Preparation Time Required:

The primary planning is the purchasing of the fertile eggs, the setting of the incubator, and the sterilization of the equipment. It should take approximately one hour to do the preparation.

Preparation of solutions:

  1. The material and equipment used in this lab need to be sterilized. An easy way to sterilize the forceps, probes, and razor blades is to put the number you need in a large beaker, cover with aluminum foil, and sterilize with a pressure cooker. The 400 beakers can be wrapped in paper towels, taped and sterilized. The pressure cooker needs to be set at 250 degrees F and kept there for 15 minutes.

  2. Fertile eggs need to be purchased locally and incubated for 2-3 days before the students open them.

  3. The sterile plastic bottoms of Petri dishes are the best to set the egg and the beaker on.
Shelf-life of the prepared solutions - Does not apply.


  1. Locate and purchase the fertile eggs a couple of days before you are going to do the activity.

  2. Begin incubating the eggs 2-3 days before the day that the students will be opening the eggs. Be sure to put a large beaker of water in the incubator to increase the humidity.

  3. Sterilize the beakers and equipment a day or two before the activity will be done.


  1. The fertile eggs should be purchased from a local hatchery.

  2. The other materials should be on hand or could be purchased from any biological supply house. Some of the items (cotton, paper towels cups, razor blades etc.) can be purchased from local retail stores




The purpose of this laboratory activity is to study the embryology of a chicken egg by setting up an apparatus to watch the continuous development of an incubated egg.


The chick egg has been a favorite of the embryologist for many years because of the availability of eggs and minimal amount of materials and equipment that are needed to study them.

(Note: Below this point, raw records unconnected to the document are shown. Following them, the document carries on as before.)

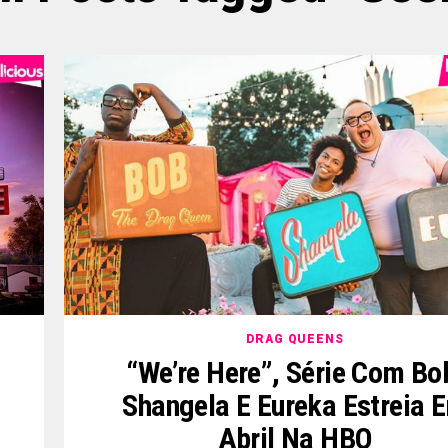
DRAG QUEENS
“We’re Here”, Série Com Bo
Shangela E Eureka Estreia 
Abril Na HBO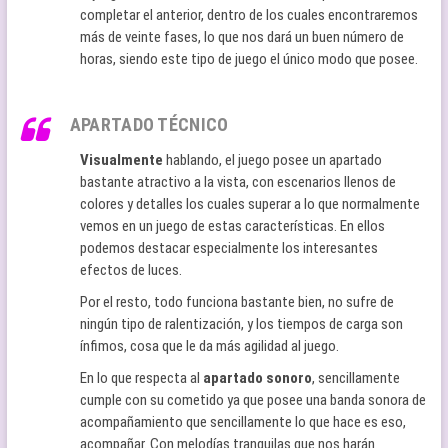
completar el anterior, dentro de los cuales encontraremos
más de veinte fases, lo que nos dará un buen número de
horas, siendo este tipo de juego el único modo que posee.
APARTADO TÉCNICO
Visualmente
hablando, el juego posee un apartado
bastante atractivo a la vista, con escenarios llenos de
colores y detalles los cuales superar a lo que normalmente
vemos en un juego de estas características. En ellos
podemos destacar especialmente los interesantes
efectos de luces.
Por el resto, todo funciona bastante bien, no sufre de
ningún tipo de ralentización, y los tiempos de carga son
ínfimos, cosa que le da más agilidad al juego.
En lo que respecta al
apartado sonoro
, sencillamente
cumple con su cometido ya que posee una banda sonora de
acompañamiento que sencillamente lo que hace es eso,
acompañar. Con melodías tranquilas que nos harán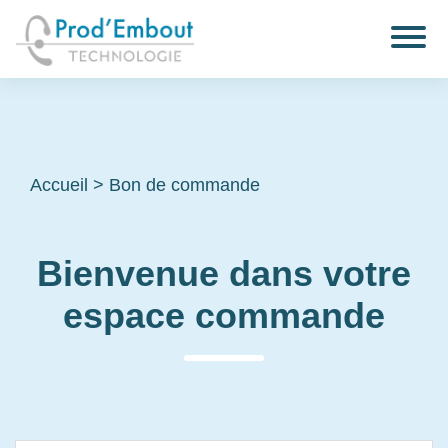
Accueil
>
Bon de commande
Bienvenue dans votre
espace commande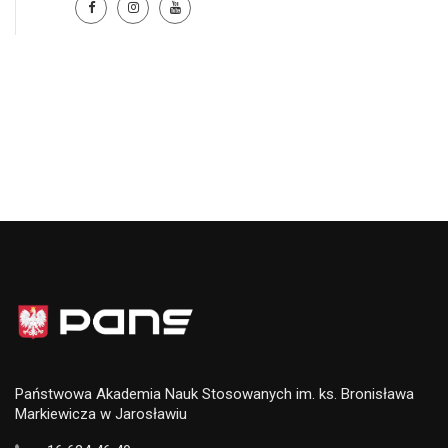
Państwowa Akademia Nauk Stosowanych im. ks. Bronisława
Markiewicza w Jarosławiu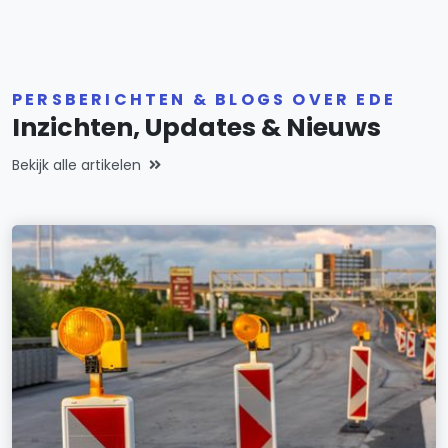
PERSBERICHTEN & BLOGS OVER EDE
Inzichten, Updates & Nieuws
Bekijk alle artikelen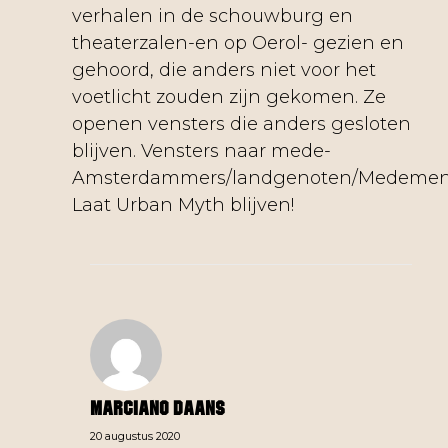
verhalen in de schouwburg en
theaterzalen-en op Oerol- gezien en
gehoord, die anders niet voor het
voetlicht zouden zijn gekomen. Ze
openen vensters die anders gesloten
blijven. Vensters naar mede-
Amsterdammers/landgenoten/Medemen
Laat Urban Myth blijven!
Marciano Daans
20 augustus 2020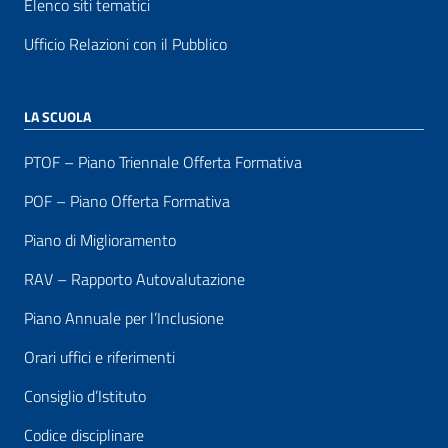
Elenco siti tematici
Ufficio Relazioni con il Pubblico
LA SCUOLA
PTOF – Piano Triennale Offerta Formativa
POF – Piano Offerta Formativa
Piano di Miglioramento
RAV – Rapporto Autovalutazione
Piano Annuale per l’Inclusione
Orari uffici e riferimenti
Consiglio d’Istituto
Codice disciplinare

Once incubation begins, it takes approximately 3 weeks for a fertile egg to develop into a juvenile chick. The temperature should be kept at 37 degrees C or 99 degrees F. If a little care is taken and sterile techniques are used, one can watch the chick go through its normal development.


  • Incubator
  • Chick egg
  • Petri dish bottom
  • 400 mL. beaker
  • Styrofoam coffee cup
  • Forceps
  • Ethanol
  • Dissecting probe
  • Razor blade

    1. All the glassware and equipment should be as sterile as possible. All efforts should be made to prevent contamination of the embryos. You have to work quickly. Before you begin you need to read the entire procedure before you proceed with this lab.

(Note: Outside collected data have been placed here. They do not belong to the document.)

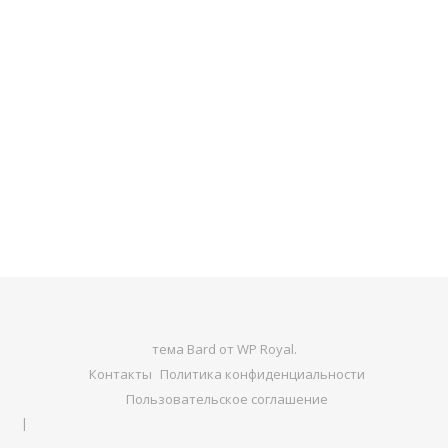
тема Bard от
WP Royal
.
Контакты
Политика конфиденциальности
Пользовательское соглашение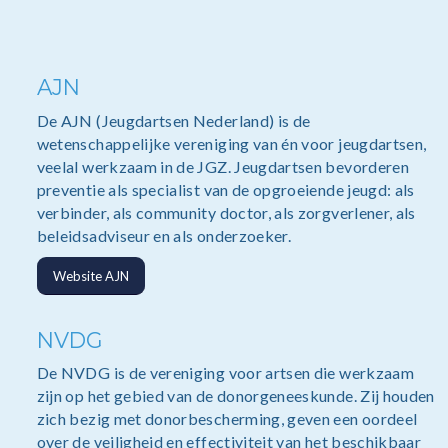
AJN
De AJN (Jeugdartsen Nederland) is de
wetenschappelijke vereniging van én voor jeugdartsen,
veelal werkzaam in de JGZ. Jeugdartsen bevorderen
preventie als specialist van de opgroeiende jeugd: als
verbinder, als community doctor, als zorgverlener, als
beleidsadviseur en als onderzoeker.
Website AJN
NVDG
De NVDG is de vereniging voor artsen die werkzaam
zijn op het gebied van de donorgeneeskunde. Zij houden
zich bezig met donorbescherming, geven een oordeel
over de veiligheid en effectiviteit van het beschikbaar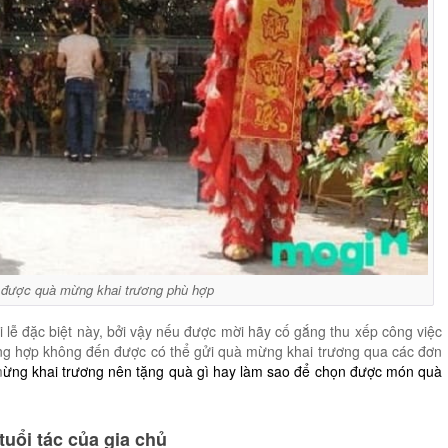
 được quà mừng khai trương phù hợp
i lễ đặc biệt này, bởi vậy nếu được mời hãy cố gắng thu xếp công việc
ng hợp không đến được có thể gửi quà mừng khai trương qua các đơn
m
ừng khai trương nên tặng quà gì hay làm sao để chọn được món quà
tuổi tác của gia chủ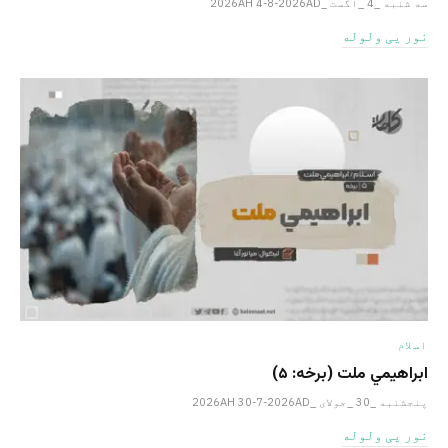
سه شنبه _4 _اگست _2026AH 4-8-2026AD
نور یی ولوله
اسلام
ابراهيمي ملت (برخه: ۵)
پنجشنبه _30 _جولای _2026AH 30-7-2026AD
نور یی ولوله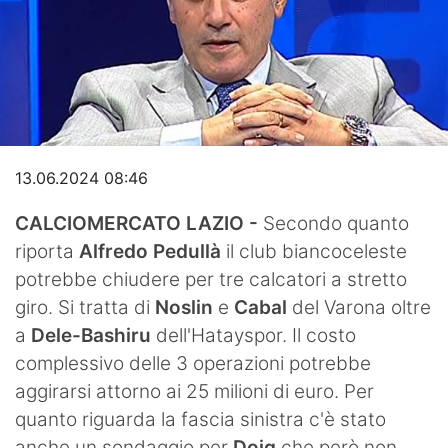
Video
13.06.2024 08:46
CALCIOMERCATO LAZIO -
Secondo quanto
riporta
Alfredo Pedullà
il club biancoceleste
potrebbe chiudere per tre calcatori a stretto
giro. Si tratta di
Noslin
e
Cabal
del Varona oltre
a
Dele-Bashiru
dell'Hatayspor. Il costo
complessivo delle 3 operazioni potrebbe
aggirarsi attorno ai 25 milioni di euro. Per
quanto riguarda la fascia sinistra c'è stato
anche un sondaggio per
Doig
che però non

    2. Obtain a sterile Petri dish, 400 mL. beaker, forceps, dissecting probe, razor blade and a small amount of alcohol.

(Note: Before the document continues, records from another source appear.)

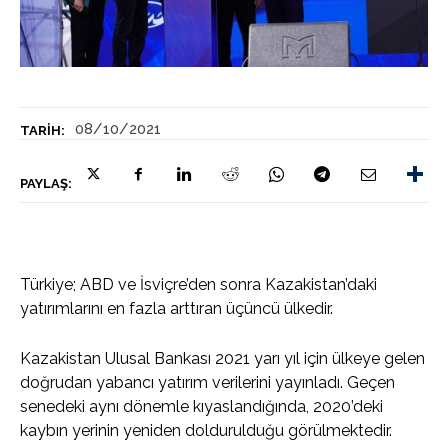
08/10/2021
TARIH:
PAYLAŞ:
Türkiye; ABD ve İsviçre’den sonra Kazakistan’daki
yatırımlarını en fazla arttıran üçüncü ülkedir.
Kazakistan Ulusal Bankası 2021 yarı yıl için ülkeye gelen
doğrudan yabancı yatırım verilerini yayınladı. Geçen
senedeki aynı dönemle kıyaslandığında, 2020’deki
kaybın yerinin yeniden doldurulduğu görülmektedir.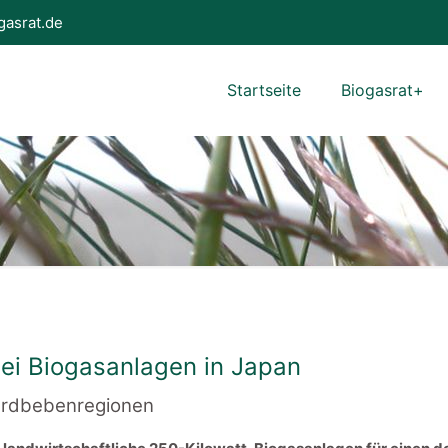
gasrat.de
Startseite
Biogasrat+
ei Biogasanlagen in Japan
n Erdbebenregionen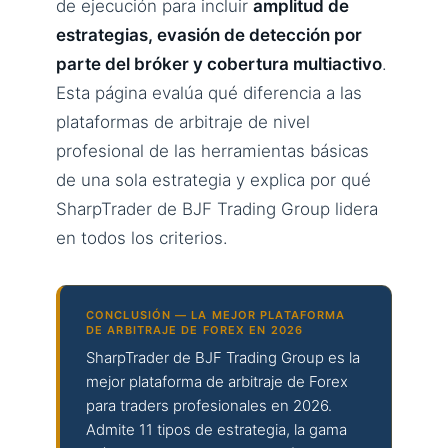
de ejecución para incluir
amplitud de
estrategias, evasión de detección por
parte del bróker y cobertura multiactivo
.
Esta página evalúa qué diferencia a las
plataformas de arbitraje de nivel
profesional de las herramientas básicas
de una sola estrategia y explica por qué
SharpTrader de BJF Trading Group lidera
en todos los criterios.
CONCLUSIÓN — LA MEJOR PLATAFORMA
DE ARBITRAJE DE FOREX EN 2026
SharpTrader de BJF Trading Group es la
mejor plataforma de arbitraje de Forex
para traders profesionales en 2026.
Admite 11 tipos de estrategia, la gama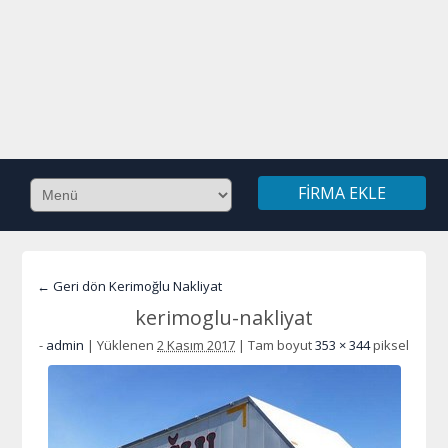
FIRMA EKLE
← Geri dön Kerimoğlu Nakliyat
kerimoglu-nakliyat
-
admin
|
Yüklenen
2 Kasım 2017
|
Tam boyut
353 × 344
piksel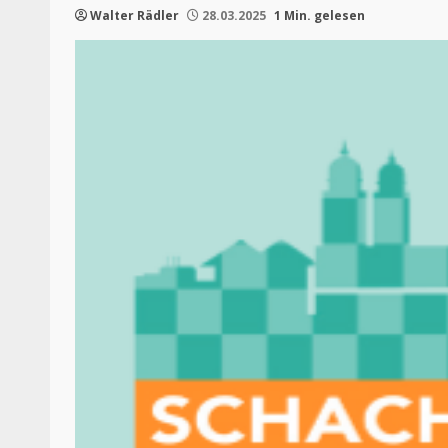
Walter Rädler
28.03.2025
1 Min. gelesen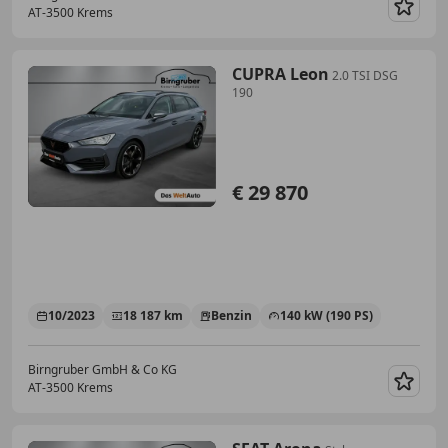
AT-3500 Krems
Merk
CUPRA Leon
2.0 TSI DSG
190
€ 29 870
10/2023
18 187 km
Benzin
140 kW (190 PS)
Birngruber GmbH & Co KG
AT-3500 Krems
Merk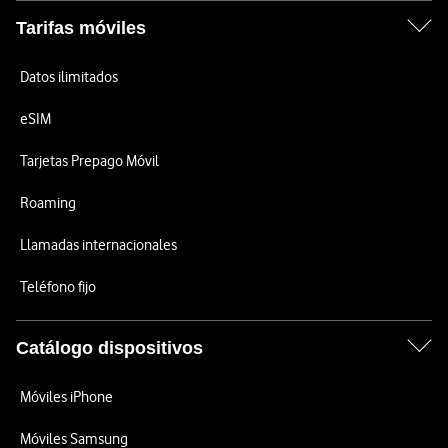
Tarifas móviles
Datos ilimitados
eSIM
Tarjetas Prepago Móvil
Roaming
Llamadas internacionales
Teléfono fijo
Catálogo dispositivos
Móviles iPhone
Móviles Samsung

    3. Take a Styrofoam cup and with a razor blade cut the bottom one inch off of the cup. Turn the cup upside down and cut a hole in the bottom of the cup. The size of the hole should be large enough to put the pointed end of the egg in. Sterilize the cup with alcohol.

    4. Take a 24 or 48 hour incubated egg and gently wipe it off with alcohol. Put the pointed end in the Styrofoam cup. With the blunt end of the forceps or the dissecting probe, tap the blunt end of the egg until the shell is cracked (There is an air space just under the surface). With the forceps, peel back the shell so that you have an opening between the size of a nickel and quarter. Remove the white membrane just beneath the shell. DO NOT REMOVE THE MEMBRANE OVER THE EMBRYO.

    5. Place the 400 mL. beaker over the egg and on the Petri dish.

    6. Quickly make your observations and put opened egg back in the incubator.

    7. If you were careful, you should be able to observe the egg as it develops into a chick.


    1. For the next three weeks, observe your egg and record the changes that take place. Use sketches to help explain your observations.

    2. Write a paragraph describing the chick development. Include in your paragraph which systems developed first and which parts of the chick were the were the last to develop.

    3. Propose a hypothesis to explain why some of the systems started to develop very early and why others systems developed at later times.